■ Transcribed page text
# # # # #

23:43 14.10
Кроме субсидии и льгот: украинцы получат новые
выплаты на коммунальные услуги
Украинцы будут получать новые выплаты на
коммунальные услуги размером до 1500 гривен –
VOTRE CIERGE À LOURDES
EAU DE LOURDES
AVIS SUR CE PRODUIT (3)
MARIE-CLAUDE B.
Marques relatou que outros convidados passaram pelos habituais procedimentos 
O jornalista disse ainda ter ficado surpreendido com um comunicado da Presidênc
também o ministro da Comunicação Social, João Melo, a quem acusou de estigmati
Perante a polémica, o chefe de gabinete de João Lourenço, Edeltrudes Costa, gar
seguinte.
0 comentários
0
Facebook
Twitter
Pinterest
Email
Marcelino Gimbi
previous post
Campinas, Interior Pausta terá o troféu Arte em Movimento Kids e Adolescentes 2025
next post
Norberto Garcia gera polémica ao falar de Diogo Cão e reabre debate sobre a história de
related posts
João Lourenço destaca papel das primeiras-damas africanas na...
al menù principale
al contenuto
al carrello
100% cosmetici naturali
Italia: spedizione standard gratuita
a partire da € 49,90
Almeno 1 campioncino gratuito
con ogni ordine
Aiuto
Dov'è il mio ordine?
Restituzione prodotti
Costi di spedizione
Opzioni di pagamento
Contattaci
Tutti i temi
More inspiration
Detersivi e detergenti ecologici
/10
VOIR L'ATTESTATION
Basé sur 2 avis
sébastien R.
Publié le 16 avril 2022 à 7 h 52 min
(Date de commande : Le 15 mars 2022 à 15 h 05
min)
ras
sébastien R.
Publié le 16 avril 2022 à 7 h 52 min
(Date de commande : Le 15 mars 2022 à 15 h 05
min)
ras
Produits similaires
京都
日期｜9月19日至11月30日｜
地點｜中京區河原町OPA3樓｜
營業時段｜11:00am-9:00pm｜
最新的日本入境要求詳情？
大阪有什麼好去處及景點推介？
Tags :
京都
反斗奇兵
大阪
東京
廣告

# # # # #

Edit the lines above, changing "previous post" to "older post" and keeping everything else the same.

23:43 14.10
Кроме субсидии и льгот: украинцы получат новые
выплаты на коммунальные услуги
Украинцы будут получать новые выплаты на
коммунальные услуги размером до 1500 гривен –
VOTRE CIERGE À LOURDES
EAU DE LOURDES
AVIS SUR CE PRODUIT (3)
MARIE-CLAUDE B.
Marques relatou que outros convidados passaram pelos habituais procedimentos 
O jornalista disse ainda ter ficado surpreendido com um comunicado da Presidênc
também o ministro da Comunicação Social, João Melo, a quem acusou de estigmati
Perante a polémica, o chefe de gabinete de João Lourenço, Edeltrudes Costa, gar
seguinte.
0 comentários
0
Facebook
Twitter
Pinterest
Email
Marcelino Gimbi
older post
Campinas, Interior Pausta terá o troféu Arte em Movimento Kids e Adolescentes 2025
next post
Norberto Garcia gera polémica ao falar de Diogo Cão e reabre debate sobre a história de
related posts
João Lourenço destaca papel das primeiras-damas africanas na...
al menù principale
al contenuto
al carrello
100% cosmetici naturali
Italia: spedizione standard gratuita
a partire da € 49,90
Almeno 1 campioncino gratuito
con ogni ordine
Aiuto
Dov'è il mio ordine?
Restituzione prodotti
Costi di spedizione
Opzioni di pagamento
Contattaci
Tutti i temi
More inspiration
Detersivi e detergenti ecologici
/10
VOIR L'ATTESTATION
Basé sur 2 avis
sébastien R.
Publié le 16 avril 2022 à 7 h 52 min
(Date de commande : Le 15 mars 2022 à 15 h 05
min)
ras
sébastien R.
Publié le 16 avril 2022 à 7 h 52 min
(Date de commande : Le 15 mars 2022 à 15 h 05
min)
ras
Produits similaires
京都
日期｜9月19日至11月30日｜
地點｜中京區河原町OPA3樓｜
營業時段｜11:00am-9:00pm｜
最新的日本入境要求詳情？
大阪有什麼好去處及景點推介？
Tags :
京都
反斗奇兵
大阪
東京
廣告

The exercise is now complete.